Sze-Wing Tang is a linguist from Hong Kong. He is a professor of the Department of Chinese Language and Literature at the Chinese University of Hong Kong. He served as the ninth president of the Linguistic Society of Hong Kong in 2002–2003. His main research interests include syntactic theory and comparative linguistics, with a focus on Cantonese and other Chinese varieties. In 2017, he received the Wang Li Award in Linguistics for his monograph Lectures on Cantonese Grammar.

== Publications ==

- 2003.《漢語方言語法的參數理論》[A Parametric Theory of Chinese Dialectal Grammar]. Beijing: Peking University Press. ISBN 9-787-30106-1077
- 2010.《形式漢語句法學》[Formal Chinese Syntax]. Shanghai: Shanghai Educational Publishing House. ISBN 9-787-54443-0104
- 2015.《粵語語法講義》[Lectures on Cantonese Grammar]. Hong Kong: Commercial Press. ISBN 9-789-62070-3959
- 2018.《語法分析》[An Analysis of Grammar]. Hong Kong: Commercial Press. ISBN 9-789-62077-2801
- 2019.《形式漢語句法學（第二版）》[Formal Chinese Syntax (second edition)]. Shanghai: Shanghai Educational Publishing House.
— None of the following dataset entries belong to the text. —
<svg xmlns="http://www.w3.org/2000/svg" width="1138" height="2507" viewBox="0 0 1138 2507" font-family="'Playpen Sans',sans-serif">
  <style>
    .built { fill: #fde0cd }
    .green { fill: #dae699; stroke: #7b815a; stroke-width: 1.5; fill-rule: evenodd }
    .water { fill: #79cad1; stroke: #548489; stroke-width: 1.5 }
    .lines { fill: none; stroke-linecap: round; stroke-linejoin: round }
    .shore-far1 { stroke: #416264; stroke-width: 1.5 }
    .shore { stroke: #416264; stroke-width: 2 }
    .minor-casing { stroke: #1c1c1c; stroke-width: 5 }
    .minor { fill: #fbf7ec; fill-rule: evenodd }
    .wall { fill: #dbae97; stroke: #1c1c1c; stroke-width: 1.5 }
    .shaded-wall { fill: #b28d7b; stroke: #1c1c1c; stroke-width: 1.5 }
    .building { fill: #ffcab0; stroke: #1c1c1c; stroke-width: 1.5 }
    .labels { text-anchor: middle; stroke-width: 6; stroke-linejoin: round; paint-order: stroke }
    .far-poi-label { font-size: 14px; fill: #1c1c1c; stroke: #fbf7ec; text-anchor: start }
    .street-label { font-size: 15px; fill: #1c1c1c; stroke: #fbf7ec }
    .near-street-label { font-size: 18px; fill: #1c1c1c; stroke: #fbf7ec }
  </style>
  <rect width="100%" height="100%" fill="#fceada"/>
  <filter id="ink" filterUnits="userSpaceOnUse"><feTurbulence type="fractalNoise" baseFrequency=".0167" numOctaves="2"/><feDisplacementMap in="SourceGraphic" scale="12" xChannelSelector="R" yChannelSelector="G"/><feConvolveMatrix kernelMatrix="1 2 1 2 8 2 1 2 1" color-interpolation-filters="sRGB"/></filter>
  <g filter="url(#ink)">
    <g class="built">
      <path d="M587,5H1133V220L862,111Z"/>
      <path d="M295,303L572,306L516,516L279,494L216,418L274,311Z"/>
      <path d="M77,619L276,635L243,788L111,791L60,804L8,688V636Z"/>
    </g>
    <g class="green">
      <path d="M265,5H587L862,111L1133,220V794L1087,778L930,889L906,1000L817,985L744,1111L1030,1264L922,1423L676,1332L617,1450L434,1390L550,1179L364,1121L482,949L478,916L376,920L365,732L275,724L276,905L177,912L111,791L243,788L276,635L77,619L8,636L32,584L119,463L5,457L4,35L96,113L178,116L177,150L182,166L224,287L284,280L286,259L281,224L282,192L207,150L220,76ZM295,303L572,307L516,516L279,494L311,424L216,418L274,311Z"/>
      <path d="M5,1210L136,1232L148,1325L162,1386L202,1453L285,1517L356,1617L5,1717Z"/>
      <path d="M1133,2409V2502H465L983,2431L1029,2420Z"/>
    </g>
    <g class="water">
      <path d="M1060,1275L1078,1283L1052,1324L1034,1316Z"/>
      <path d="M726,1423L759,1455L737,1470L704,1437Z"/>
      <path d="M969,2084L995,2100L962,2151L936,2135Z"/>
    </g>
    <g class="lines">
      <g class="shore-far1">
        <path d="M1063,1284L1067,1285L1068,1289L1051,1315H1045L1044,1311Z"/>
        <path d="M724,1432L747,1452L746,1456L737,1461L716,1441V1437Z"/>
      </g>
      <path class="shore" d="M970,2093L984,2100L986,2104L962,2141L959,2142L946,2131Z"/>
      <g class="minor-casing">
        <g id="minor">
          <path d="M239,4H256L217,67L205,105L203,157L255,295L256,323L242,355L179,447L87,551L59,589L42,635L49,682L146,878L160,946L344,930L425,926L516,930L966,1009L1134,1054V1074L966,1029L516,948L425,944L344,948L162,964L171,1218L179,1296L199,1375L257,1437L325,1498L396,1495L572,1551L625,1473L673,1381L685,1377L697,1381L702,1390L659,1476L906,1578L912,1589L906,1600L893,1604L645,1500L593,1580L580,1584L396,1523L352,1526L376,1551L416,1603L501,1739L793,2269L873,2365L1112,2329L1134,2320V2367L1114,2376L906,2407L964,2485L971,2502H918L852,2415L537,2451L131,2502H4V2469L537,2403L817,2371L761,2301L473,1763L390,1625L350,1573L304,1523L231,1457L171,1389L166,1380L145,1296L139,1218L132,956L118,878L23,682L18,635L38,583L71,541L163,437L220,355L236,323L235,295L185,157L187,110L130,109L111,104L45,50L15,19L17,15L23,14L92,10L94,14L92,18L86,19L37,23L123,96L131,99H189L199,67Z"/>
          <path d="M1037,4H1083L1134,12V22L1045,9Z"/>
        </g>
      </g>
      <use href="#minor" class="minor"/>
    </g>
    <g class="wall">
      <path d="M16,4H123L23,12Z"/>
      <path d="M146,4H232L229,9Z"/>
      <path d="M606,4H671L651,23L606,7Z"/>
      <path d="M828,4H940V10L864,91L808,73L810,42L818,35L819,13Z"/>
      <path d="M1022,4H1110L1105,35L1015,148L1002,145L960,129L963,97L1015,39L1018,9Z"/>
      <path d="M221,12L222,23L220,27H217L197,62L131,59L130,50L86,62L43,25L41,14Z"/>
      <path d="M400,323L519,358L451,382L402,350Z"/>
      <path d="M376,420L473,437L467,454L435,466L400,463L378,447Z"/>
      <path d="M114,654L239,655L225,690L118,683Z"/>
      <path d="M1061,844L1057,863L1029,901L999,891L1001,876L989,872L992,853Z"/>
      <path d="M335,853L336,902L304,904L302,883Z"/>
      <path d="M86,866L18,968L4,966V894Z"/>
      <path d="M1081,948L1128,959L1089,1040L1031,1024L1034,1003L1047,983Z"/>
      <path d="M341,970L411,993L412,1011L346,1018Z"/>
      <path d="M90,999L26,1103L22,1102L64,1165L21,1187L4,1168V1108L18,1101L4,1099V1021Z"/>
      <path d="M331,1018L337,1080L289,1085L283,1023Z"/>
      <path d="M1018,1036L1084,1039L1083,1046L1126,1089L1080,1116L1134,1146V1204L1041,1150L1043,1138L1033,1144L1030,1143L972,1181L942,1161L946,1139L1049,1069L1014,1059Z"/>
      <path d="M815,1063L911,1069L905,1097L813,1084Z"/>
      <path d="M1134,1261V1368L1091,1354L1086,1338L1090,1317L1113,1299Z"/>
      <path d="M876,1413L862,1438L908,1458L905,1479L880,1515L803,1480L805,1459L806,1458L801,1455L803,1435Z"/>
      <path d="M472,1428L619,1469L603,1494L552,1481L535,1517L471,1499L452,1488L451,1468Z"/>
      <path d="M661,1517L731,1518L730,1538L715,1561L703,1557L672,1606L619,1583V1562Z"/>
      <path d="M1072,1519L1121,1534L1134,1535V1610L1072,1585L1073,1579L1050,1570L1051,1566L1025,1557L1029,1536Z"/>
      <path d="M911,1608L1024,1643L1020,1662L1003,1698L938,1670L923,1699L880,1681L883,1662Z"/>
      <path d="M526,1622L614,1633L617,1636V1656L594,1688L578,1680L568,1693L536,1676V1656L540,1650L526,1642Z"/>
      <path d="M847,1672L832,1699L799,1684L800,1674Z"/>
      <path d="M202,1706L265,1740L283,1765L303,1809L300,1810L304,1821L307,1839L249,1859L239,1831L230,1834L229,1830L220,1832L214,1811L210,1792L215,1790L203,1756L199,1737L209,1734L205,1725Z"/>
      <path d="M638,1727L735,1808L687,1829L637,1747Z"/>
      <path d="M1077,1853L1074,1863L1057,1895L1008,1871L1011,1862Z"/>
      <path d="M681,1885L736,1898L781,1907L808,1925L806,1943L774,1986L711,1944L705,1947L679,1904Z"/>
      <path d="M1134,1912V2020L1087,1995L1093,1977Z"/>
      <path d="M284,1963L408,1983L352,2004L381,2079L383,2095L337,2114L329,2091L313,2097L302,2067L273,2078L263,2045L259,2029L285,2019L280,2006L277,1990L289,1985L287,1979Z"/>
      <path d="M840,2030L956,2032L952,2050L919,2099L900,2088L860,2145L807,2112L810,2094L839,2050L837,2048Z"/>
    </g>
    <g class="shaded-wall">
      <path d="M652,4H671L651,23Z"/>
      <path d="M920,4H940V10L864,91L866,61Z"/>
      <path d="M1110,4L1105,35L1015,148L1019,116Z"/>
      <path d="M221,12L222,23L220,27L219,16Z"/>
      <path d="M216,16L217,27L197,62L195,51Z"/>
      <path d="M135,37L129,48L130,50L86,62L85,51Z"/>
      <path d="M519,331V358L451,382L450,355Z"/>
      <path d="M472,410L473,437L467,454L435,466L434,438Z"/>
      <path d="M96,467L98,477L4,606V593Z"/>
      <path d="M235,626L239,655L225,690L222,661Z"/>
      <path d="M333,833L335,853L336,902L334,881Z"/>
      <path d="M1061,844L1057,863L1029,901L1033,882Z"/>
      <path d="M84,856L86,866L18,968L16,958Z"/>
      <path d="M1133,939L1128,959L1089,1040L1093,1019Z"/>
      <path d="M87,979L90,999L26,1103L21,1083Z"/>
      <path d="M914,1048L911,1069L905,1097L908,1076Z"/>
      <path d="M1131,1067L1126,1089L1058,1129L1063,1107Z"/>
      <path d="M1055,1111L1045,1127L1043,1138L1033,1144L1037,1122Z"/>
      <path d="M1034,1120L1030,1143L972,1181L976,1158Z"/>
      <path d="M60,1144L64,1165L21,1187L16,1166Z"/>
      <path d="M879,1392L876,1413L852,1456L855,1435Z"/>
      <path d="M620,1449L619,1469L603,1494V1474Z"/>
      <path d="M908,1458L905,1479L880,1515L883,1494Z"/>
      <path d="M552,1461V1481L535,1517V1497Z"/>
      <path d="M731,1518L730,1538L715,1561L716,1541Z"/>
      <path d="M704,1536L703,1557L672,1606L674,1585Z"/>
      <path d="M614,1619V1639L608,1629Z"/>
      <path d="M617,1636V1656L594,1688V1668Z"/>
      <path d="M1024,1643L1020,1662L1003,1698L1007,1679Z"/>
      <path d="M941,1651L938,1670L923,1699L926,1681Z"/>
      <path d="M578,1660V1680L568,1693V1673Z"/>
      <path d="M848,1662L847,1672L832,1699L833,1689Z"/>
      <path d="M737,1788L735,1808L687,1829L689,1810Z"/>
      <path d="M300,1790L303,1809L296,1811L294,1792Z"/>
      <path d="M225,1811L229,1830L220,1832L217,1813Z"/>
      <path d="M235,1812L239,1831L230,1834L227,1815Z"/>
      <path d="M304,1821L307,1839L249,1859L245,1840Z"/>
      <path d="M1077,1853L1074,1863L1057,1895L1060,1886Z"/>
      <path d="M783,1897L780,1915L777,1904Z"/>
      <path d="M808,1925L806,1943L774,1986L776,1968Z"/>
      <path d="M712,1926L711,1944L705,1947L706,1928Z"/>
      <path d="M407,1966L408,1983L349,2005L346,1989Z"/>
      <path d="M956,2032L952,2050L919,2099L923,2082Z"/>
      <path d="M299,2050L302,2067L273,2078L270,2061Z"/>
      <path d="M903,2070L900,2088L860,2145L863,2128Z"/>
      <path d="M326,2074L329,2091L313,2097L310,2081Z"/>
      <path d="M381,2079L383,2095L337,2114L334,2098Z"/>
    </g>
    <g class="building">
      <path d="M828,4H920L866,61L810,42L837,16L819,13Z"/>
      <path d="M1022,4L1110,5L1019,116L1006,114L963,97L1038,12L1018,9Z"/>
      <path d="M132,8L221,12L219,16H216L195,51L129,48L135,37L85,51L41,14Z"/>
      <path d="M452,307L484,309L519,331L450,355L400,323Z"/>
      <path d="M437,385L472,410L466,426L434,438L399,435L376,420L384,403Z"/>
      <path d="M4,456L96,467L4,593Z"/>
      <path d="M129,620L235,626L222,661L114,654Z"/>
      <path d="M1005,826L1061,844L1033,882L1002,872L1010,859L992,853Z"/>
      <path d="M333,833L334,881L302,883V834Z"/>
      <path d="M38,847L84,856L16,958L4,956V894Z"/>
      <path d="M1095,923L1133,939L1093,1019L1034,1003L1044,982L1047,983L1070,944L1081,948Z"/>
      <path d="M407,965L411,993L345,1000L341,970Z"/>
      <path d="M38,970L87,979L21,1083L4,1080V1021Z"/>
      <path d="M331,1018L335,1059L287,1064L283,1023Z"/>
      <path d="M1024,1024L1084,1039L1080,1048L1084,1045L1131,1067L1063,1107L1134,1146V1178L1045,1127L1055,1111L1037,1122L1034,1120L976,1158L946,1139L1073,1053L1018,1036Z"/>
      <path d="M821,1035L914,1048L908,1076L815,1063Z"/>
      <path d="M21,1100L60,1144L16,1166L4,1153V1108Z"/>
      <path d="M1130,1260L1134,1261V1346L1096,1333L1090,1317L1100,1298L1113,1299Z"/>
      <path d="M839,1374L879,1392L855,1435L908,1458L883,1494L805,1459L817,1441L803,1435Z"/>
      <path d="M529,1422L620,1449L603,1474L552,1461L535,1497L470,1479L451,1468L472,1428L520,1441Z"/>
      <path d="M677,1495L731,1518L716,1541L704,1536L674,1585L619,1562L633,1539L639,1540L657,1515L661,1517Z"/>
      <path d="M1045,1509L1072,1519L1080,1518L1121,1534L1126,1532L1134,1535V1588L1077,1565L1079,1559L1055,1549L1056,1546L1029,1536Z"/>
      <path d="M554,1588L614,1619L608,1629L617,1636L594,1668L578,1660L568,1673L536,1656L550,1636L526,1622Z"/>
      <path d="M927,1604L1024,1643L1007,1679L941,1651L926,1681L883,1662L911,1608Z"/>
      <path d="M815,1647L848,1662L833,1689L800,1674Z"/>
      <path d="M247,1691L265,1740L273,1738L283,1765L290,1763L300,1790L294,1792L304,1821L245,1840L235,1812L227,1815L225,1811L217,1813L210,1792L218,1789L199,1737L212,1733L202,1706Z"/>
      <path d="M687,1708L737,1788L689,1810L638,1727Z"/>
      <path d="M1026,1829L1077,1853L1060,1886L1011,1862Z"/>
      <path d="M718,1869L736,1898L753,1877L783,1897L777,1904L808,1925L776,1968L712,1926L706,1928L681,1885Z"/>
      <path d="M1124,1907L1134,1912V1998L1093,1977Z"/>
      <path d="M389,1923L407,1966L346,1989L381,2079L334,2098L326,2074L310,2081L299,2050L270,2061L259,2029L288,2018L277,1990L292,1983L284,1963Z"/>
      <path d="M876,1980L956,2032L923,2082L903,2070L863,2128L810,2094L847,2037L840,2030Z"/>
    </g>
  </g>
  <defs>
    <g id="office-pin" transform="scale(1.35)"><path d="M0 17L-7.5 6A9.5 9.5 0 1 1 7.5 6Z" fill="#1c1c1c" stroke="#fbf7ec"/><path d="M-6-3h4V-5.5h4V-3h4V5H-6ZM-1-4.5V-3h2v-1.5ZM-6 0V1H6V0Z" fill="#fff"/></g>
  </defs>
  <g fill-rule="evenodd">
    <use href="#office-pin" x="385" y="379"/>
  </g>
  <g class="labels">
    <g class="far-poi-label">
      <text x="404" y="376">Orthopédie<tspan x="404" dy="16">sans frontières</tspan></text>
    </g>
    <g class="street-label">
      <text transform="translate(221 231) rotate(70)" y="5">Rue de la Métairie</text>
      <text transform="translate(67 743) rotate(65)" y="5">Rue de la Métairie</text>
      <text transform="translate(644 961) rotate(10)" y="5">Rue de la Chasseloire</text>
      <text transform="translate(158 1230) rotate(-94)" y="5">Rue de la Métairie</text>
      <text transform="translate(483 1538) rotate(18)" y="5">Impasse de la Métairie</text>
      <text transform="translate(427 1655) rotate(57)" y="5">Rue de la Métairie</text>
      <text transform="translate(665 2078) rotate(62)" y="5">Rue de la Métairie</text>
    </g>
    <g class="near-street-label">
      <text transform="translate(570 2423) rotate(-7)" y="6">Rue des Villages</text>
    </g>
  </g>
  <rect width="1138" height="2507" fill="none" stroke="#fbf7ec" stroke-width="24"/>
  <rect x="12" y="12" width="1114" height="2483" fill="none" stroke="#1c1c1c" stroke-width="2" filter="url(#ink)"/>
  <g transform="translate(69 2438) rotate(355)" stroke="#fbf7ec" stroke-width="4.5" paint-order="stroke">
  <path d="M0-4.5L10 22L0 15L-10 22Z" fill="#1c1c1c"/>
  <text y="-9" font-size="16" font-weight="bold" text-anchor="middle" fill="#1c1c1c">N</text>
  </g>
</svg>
ISBN 9-787-54448-9577

== Honours ==

- 2012: Silver award of the 2011–2012 Li Fang-Kuei Book Awards in Linguistics from the Li Fang-Kuei Society for Chinese Linguistics for his monograph Formal Chinese Syntax
- 2017: Second prize of the 17th Wang Li Awards in Linguistics from Peking University for his monograph Lectures on Cantonese Grammar

== Views on Putonghua as the Medium of Instruction ==
From 2008, Hong Kong's Standing Committee on Language Education and Research had the intention of promoting a policy of "Putonghua as the medium of instruction" (PMI), and the Education Bureau also set this policy as a long-term goal. On the relevant policies, Tang believes that the medium of instruction should be the language most familiar to students and teachers. He finds that even though education in Hong Kong is supposed to enforce biliteracy and trilingualism, much more attention is placed on Putonghua and English, and the general public, and even teachers, lacks basic factual knowledge of Cantonese, such as romanization or grammar. Thus, he suggests that primary and secondary education should have more instruction on the phonology and grammar of Cantonese to help students improve their conversational and writing skills in Cantonese.